Exercise instructions: Check the records below for the word "Comunicación" and state how many lines contain it, replying with the number only.

************

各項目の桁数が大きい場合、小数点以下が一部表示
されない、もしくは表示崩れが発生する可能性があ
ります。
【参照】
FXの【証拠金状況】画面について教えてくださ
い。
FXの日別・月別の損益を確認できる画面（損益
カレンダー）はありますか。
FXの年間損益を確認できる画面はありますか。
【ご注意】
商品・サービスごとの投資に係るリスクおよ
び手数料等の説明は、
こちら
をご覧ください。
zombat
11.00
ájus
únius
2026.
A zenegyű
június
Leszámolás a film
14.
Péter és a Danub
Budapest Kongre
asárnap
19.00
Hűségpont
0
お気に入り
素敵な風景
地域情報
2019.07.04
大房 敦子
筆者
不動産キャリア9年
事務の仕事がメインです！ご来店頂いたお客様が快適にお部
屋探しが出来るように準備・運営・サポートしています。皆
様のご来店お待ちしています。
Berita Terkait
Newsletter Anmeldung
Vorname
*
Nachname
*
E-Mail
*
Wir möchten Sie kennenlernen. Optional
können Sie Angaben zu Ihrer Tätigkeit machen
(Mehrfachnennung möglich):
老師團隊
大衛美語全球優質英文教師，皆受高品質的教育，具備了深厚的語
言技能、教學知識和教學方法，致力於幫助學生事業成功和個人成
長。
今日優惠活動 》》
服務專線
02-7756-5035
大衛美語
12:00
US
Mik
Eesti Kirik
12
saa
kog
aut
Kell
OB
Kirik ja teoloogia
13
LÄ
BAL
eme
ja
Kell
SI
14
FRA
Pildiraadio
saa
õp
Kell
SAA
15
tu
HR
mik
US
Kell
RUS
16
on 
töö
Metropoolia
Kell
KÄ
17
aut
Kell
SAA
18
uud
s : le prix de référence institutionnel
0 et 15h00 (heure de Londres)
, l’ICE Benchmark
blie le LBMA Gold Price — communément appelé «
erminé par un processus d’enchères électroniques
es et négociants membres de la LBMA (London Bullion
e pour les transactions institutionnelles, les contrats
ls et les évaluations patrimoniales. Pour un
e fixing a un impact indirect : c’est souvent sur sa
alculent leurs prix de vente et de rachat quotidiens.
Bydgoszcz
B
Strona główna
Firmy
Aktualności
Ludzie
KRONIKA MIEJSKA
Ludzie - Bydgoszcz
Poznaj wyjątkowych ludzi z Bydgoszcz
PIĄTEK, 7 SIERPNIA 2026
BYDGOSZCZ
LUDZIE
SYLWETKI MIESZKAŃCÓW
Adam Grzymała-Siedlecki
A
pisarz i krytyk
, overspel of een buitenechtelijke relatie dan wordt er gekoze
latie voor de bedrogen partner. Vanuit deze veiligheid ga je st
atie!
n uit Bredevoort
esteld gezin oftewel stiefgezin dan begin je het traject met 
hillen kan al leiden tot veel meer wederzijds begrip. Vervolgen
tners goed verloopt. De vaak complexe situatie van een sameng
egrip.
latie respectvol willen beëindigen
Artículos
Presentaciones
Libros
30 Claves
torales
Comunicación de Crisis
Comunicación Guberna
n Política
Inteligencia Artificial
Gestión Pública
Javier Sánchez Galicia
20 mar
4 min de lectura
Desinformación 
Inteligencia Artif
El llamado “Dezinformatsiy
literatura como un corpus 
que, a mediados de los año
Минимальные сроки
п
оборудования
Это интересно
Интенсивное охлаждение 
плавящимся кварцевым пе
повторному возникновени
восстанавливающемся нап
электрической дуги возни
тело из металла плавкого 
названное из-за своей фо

************

Result below: 2